My landlord won't return my security deposit and says their is damage beyond what I have paid. They claim that my pet has been urinating in the heating vents and they need to replace all the floors and ductwork. I know that is a great exaggeration as the heating system hasn't worked in the over 8 years I have lived there ( I have been using the electric heat backup). I feel I am being taken advantage of and would like to do something about it. The amount is $2,400.00
Submitted: 1 year ago.
Category: Landlord-Tenant
Expert:  Ely replied 1 year ago.
Hello and welcome to JustAnswer. Please note: (A) This is general information and is not legal advice. No specific course of action is proposed herein, and no attorney-client relationship or privilege is formed by speaking to an expert on this site. By continuing, you confirm that you understand and agree to these terms; and (B) the site allows experts not participate in phone calls and I may or may not be able to participate in this feature.
I am sorry to hear about this. The landlord is allowed to keep the deposit for any damage "beyond normal wear and tear" of the property post-move out. The issue is that landlords frequently exaggerate the damage and/or the costs needed to clean it.

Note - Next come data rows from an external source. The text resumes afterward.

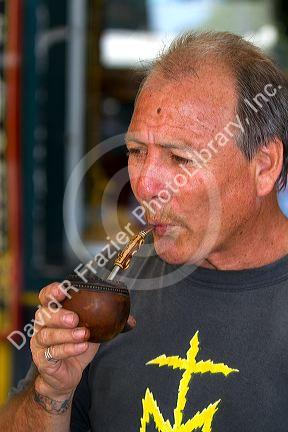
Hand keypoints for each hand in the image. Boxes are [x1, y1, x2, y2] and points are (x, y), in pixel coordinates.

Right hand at [30, 282, 135, 399]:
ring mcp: (40, 343)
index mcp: (53, 312)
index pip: (46, 297)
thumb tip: (131, 321)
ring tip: (83, 334)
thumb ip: (107, 322)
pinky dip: (68, 349)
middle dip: (59, 315)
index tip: (63, 290)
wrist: (65, 376)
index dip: (52, 292)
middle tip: (75, 318)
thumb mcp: (92, 331)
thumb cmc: (76, 346)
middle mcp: (43, 325)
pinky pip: (53, 353)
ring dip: (66, 334)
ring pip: (47, 335)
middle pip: (44, 314)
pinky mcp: (42, 359)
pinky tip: (81, 347)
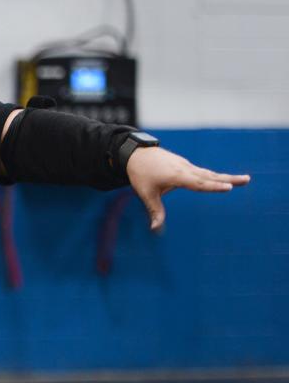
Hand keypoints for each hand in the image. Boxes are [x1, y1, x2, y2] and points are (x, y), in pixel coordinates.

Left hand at [127, 147, 249, 229]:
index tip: (229, 187)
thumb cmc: (140, 174)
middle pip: (210, 176)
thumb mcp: (145, 194)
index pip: (198, 183)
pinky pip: (202, 172)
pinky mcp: (184, 165)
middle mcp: (185, 169)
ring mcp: (186, 165)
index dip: (213, 186)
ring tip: (243, 179)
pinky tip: (222, 179)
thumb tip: (155, 229)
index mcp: (176, 176)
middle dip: (229, 178)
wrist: (135, 153)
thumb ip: (154, 211)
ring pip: (208, 173)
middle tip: (247, 180)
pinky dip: (214, 175)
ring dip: (225, 176)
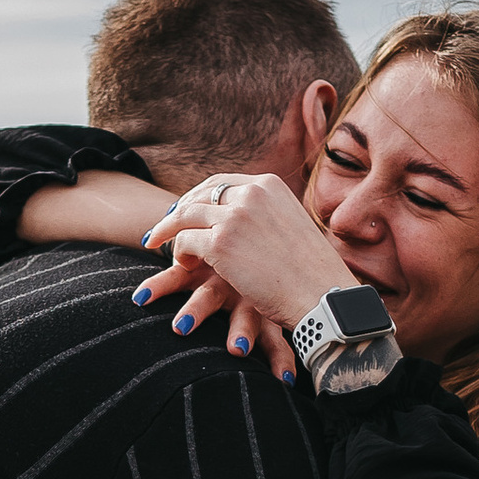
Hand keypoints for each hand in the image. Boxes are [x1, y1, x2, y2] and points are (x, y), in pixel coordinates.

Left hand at [135, 171, 345, 381]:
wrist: (322, 295)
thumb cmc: (313, 273)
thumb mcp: (292, 227)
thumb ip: (267, 217)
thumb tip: (249, 223)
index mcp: (270, 185)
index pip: (223, 183)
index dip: (199, 196)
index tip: (186, 208)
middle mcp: (251, 193)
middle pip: (200, 196)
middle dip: (177, 210)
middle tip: (162, 226)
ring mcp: (234, 217)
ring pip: (185, 216)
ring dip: (168, 231)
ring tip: (156, 243)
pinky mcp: (220, 244)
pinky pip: (185, 242)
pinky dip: (178, 253)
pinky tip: (180, 266)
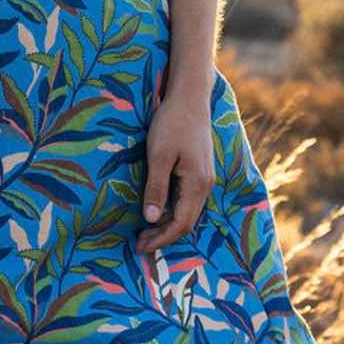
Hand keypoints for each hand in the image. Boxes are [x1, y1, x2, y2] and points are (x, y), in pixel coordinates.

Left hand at [135, 86, 214, 255]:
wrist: (190, 97)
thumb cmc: (172, 123)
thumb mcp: (159, 155)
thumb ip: (156, 187)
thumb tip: (150, 219)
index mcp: (197, 184)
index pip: (180, 224)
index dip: (160, 238)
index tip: (139, 246)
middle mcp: (205, 185)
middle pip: (186, 222)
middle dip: (163, 235)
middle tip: (138, 242)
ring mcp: (204, 177)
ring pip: (188, 212)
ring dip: (167, 224)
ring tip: (145, 230)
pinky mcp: (200, 170)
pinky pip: (187, 200)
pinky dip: (172, 210)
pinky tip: (158, 208)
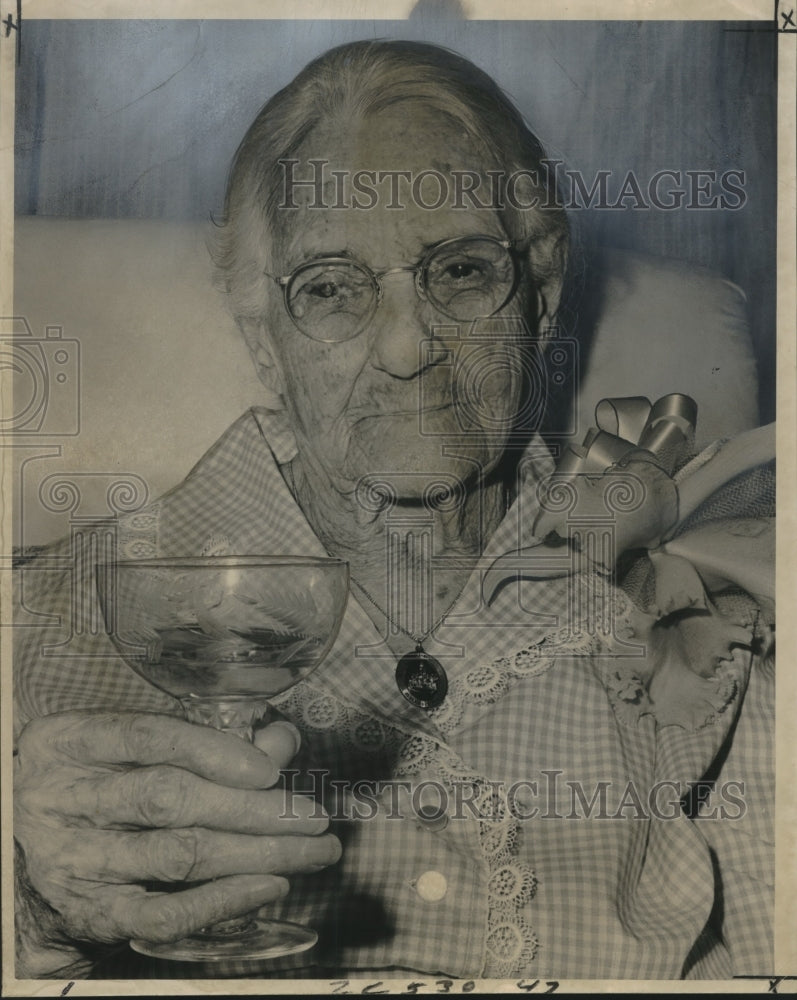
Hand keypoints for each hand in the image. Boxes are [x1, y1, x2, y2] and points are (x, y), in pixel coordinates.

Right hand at [14, 710, 339, 975]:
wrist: (19, 852)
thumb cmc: (94, 784)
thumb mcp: (127, 749)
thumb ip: (204, 741)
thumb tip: (281, 740)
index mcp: (69, 742)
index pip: (145, 735)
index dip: (211, 749)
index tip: (268, 767)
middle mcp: (65, 798)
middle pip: (170, 799)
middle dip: (254, 807)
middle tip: (314, 815)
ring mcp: (76, 860)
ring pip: (178, 855)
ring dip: (258, 852)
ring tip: (313, 848)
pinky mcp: (92, 913)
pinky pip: (164, 914)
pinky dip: (224, 900)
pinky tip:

The problem is that the withholding of the deposit is presumed to be correct unless the former tenant challenges it. So, it is up to the tenant to challenge it by going to SMALL CLAIMS COURT, asking for the deposit back. Then, the Court decides on whether or not the amount was proper to withhold. It is important in these cases to take photos before moving out and if this was done, this would be helpful. If not, then it is basically tenant's word versus the landlord and the Judge makes a decision going off oral testimony as well as any other evidence.
See here. Often, a letter threatening suit is enough to come to an agreement, since the landlord may with to avoid going to court.